**YOUR OBJECTIVE:** The following listing has lines to check for the word "etapas"; give only the number of lines that contain it.

**TASK INPUT:**
BEGIN

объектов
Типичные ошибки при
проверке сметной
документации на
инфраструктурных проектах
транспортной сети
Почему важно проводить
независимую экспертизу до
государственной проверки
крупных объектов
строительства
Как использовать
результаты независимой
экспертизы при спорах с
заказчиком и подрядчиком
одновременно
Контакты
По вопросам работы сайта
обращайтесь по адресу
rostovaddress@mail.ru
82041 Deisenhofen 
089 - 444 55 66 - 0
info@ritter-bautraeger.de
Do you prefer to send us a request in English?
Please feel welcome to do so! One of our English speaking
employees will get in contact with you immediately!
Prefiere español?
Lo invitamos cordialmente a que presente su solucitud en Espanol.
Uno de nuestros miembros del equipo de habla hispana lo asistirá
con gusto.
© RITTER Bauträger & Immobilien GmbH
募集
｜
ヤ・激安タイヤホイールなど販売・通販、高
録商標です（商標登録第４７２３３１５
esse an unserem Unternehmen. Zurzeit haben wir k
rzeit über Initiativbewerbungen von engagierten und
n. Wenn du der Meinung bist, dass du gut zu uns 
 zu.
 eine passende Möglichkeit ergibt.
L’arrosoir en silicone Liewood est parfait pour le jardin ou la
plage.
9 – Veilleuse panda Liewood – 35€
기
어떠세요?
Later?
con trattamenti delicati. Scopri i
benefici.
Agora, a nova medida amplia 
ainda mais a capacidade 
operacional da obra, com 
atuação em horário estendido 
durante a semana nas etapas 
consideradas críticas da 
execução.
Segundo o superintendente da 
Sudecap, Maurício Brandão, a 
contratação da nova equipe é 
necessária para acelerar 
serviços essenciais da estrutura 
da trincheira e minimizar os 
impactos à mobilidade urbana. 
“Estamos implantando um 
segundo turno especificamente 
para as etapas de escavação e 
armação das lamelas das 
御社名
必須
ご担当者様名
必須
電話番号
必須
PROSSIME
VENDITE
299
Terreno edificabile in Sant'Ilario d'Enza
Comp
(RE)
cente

END

**RESULT:** 2